» Provided data:
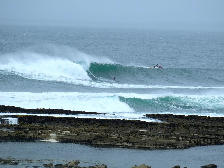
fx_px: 1521
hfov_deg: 8.4
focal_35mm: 235
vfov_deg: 6.3
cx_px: 119
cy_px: 84
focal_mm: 143.9
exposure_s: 1/500
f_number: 6
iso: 400
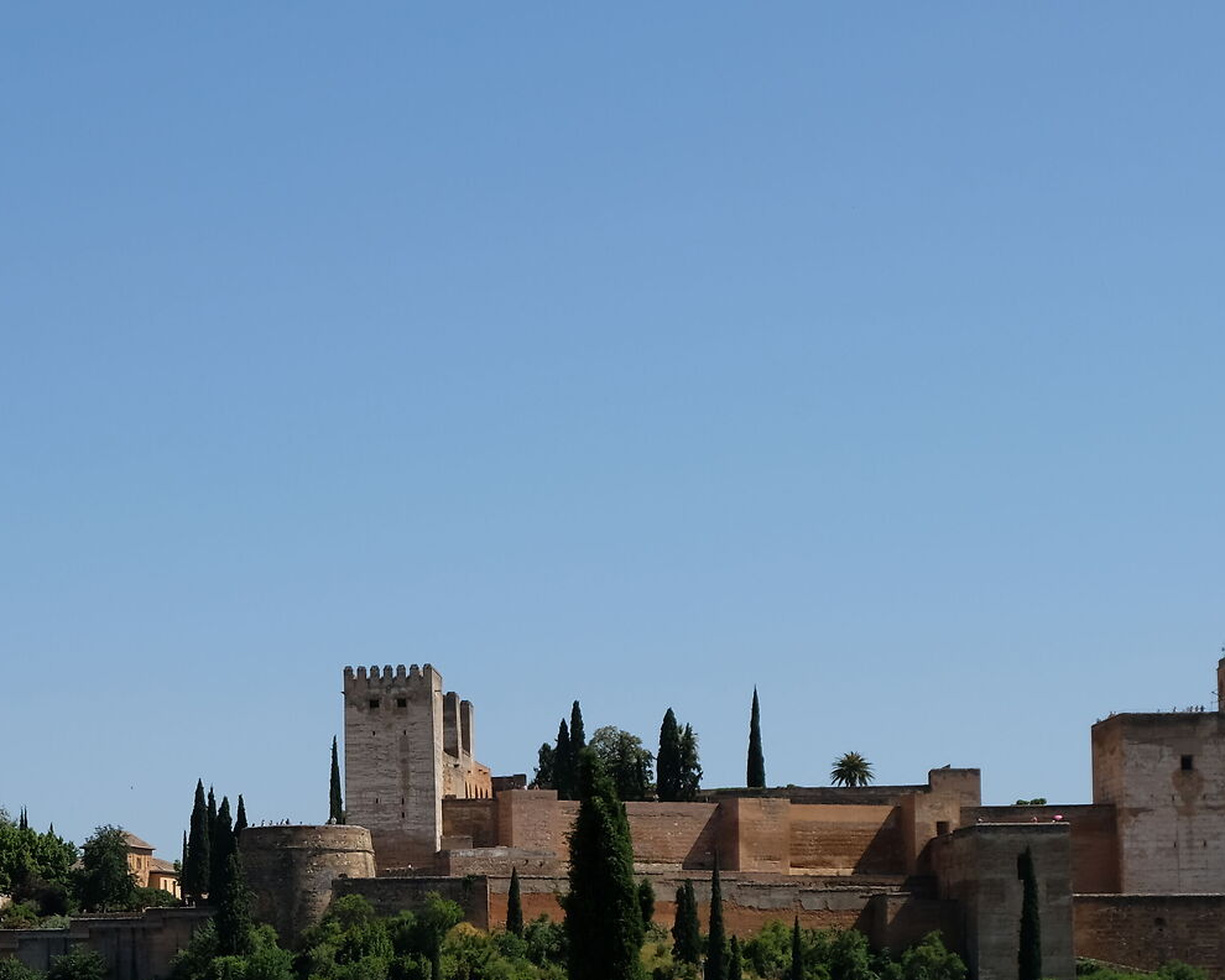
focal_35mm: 91
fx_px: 3299
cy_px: 771
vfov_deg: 16.8
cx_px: 129
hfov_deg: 20.6
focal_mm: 26.5
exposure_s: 1/450
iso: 200
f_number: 8
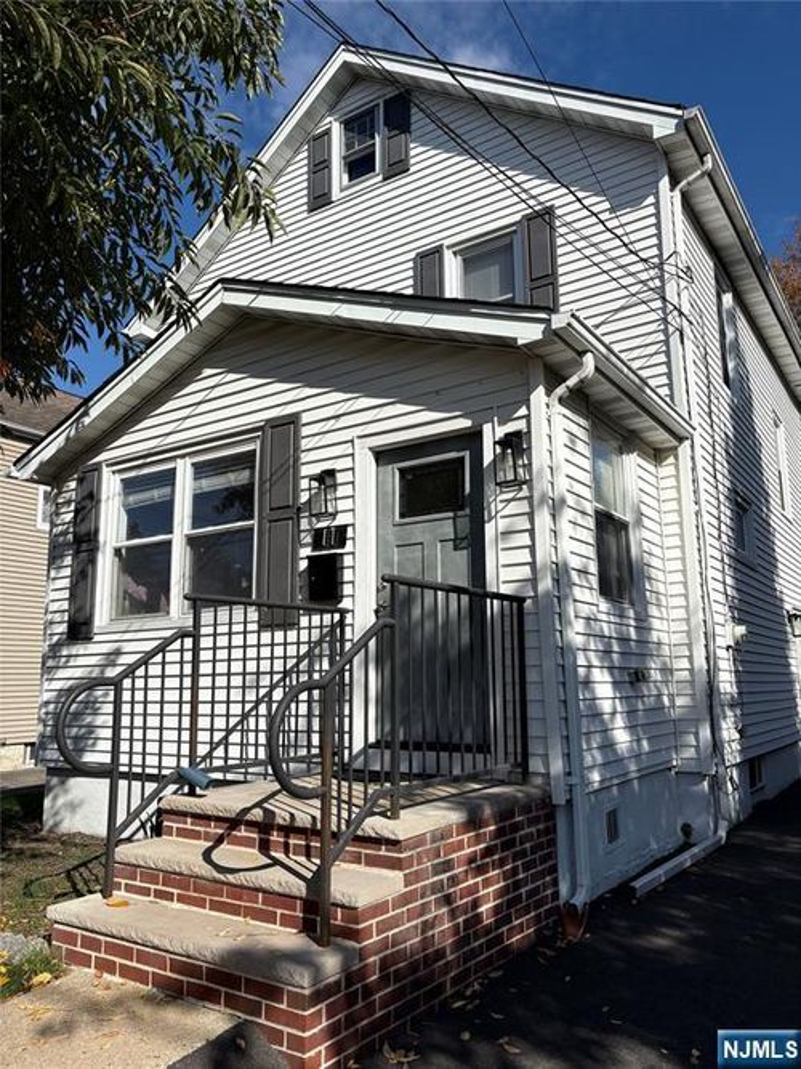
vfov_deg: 67.3
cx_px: 400
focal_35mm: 26
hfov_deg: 53.0
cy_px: 534
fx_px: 802
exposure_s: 1/4950
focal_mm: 5.96
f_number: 1.6
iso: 50
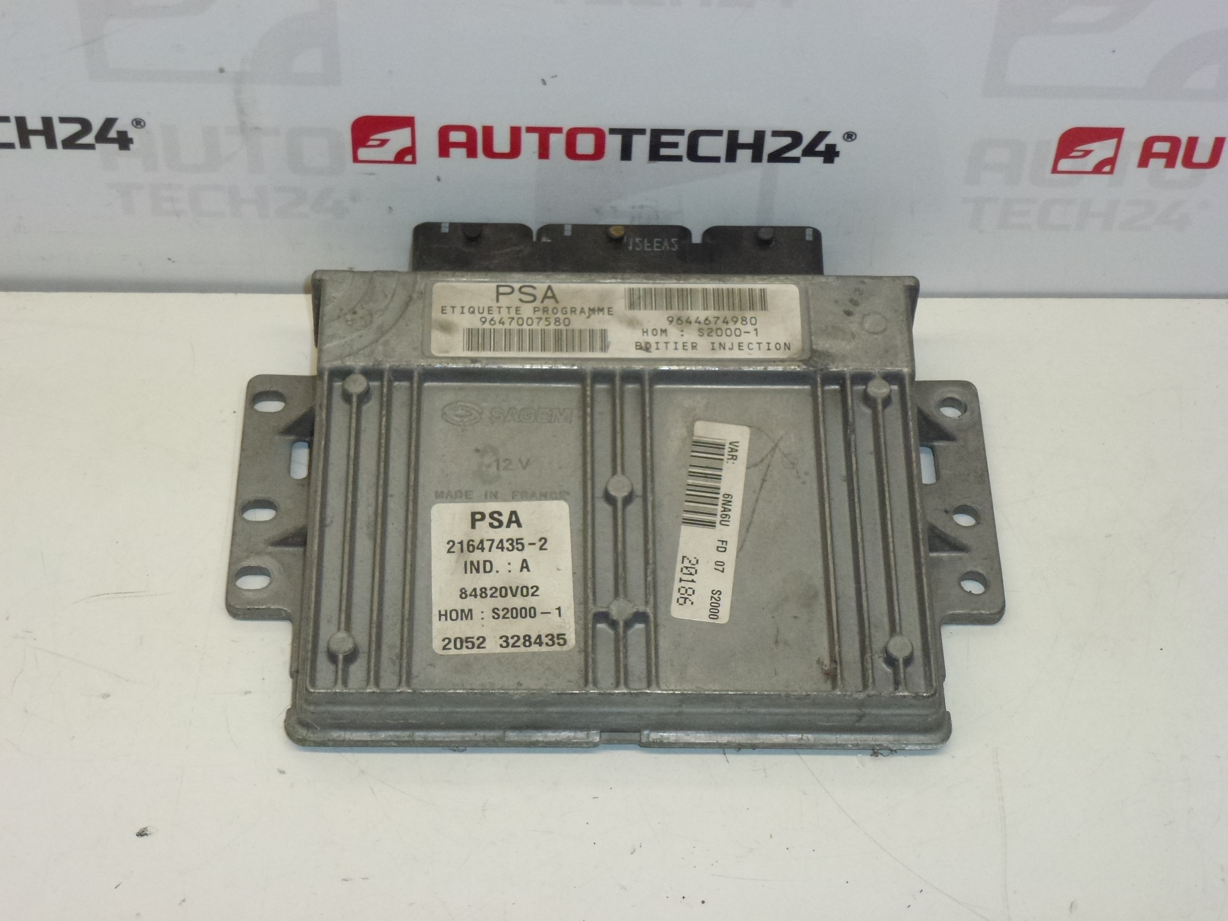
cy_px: 460
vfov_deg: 22.6
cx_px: 614
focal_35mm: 65
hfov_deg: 29.8
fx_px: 2306
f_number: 4.6
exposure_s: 1/200
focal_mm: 11.7
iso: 400
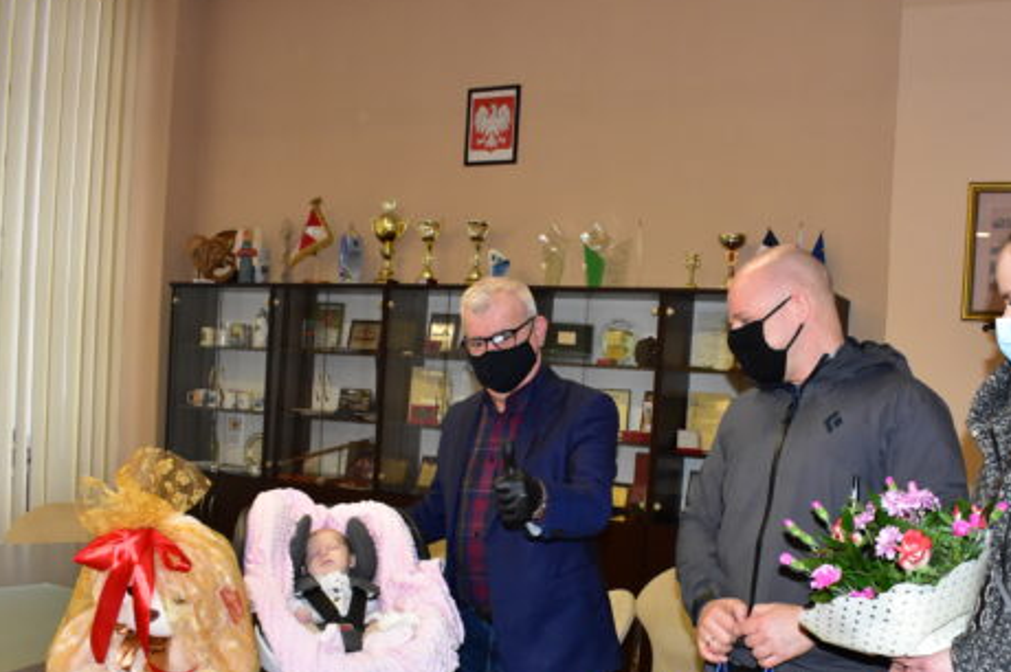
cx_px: 604
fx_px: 1038
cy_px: 446
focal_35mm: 37
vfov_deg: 35.6
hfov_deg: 51.6
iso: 2500
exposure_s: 1/200
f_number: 6.3
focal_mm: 18
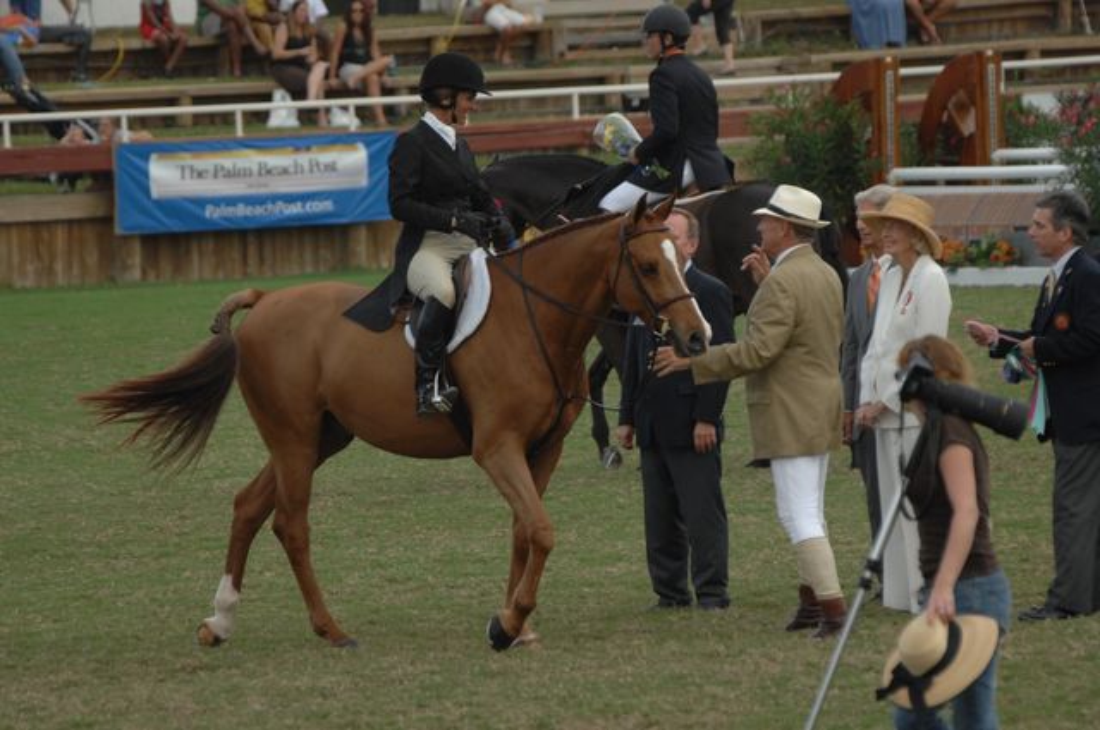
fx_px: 12359
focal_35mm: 405
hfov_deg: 5.1
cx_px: 550
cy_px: 365
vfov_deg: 3.4
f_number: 6
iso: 400
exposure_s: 1/500
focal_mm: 270
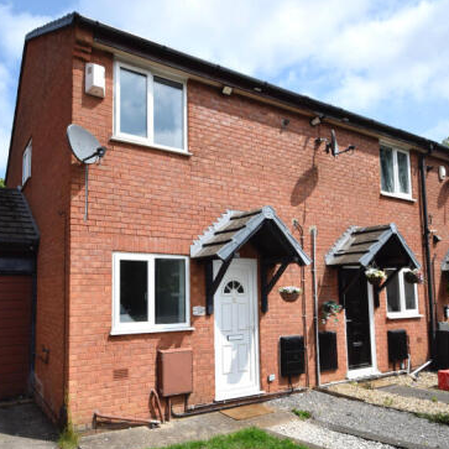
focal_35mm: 23
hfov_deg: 65.5
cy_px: 258
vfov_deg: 66.9
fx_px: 338
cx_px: 150
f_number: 5.6
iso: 100
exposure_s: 1/640
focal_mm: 10
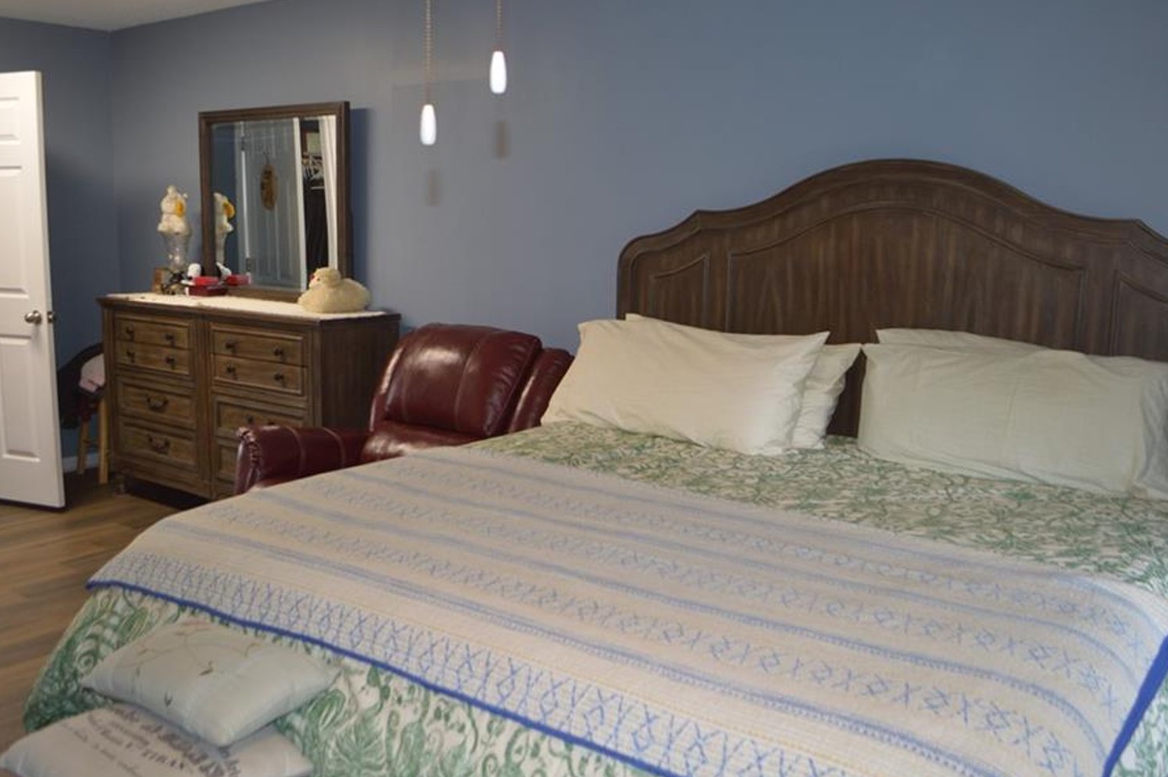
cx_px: 575
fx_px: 1005
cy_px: 400
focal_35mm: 31
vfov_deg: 42.2
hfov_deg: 60.3
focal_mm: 18
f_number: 3.5
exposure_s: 1/30
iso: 250
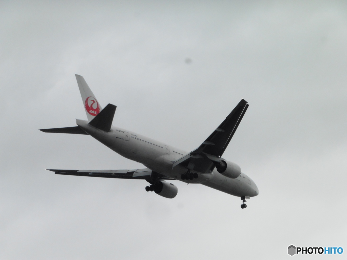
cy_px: 130
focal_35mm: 176
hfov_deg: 11.2
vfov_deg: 8.4
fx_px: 1764
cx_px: 174
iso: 400
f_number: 6.3
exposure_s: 1/1000
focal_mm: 31.3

» Instructions to follow: Repeat the listing above exactly from its first line to the line containing "f_number: 8", both included, and omit the pictures.

» Output for this exercise:
fx_px: 1521
hfov_deg: 8.4
focal_35mm: 235
vfov_deg: 6.3
cx_px: 119
cy_px: 84
focal_mm: 143.9
exposure_s: 1/500
f_number: 6
iso: 400
focal_35mm: 91
fx_px: 3299
cy_px: 771
vfov_deg: 16.8
cx_px: 129
hfov_deg: 20.6
focal_mm: 26.5
exposure_s: 1/450
iso: 200
f_number: 8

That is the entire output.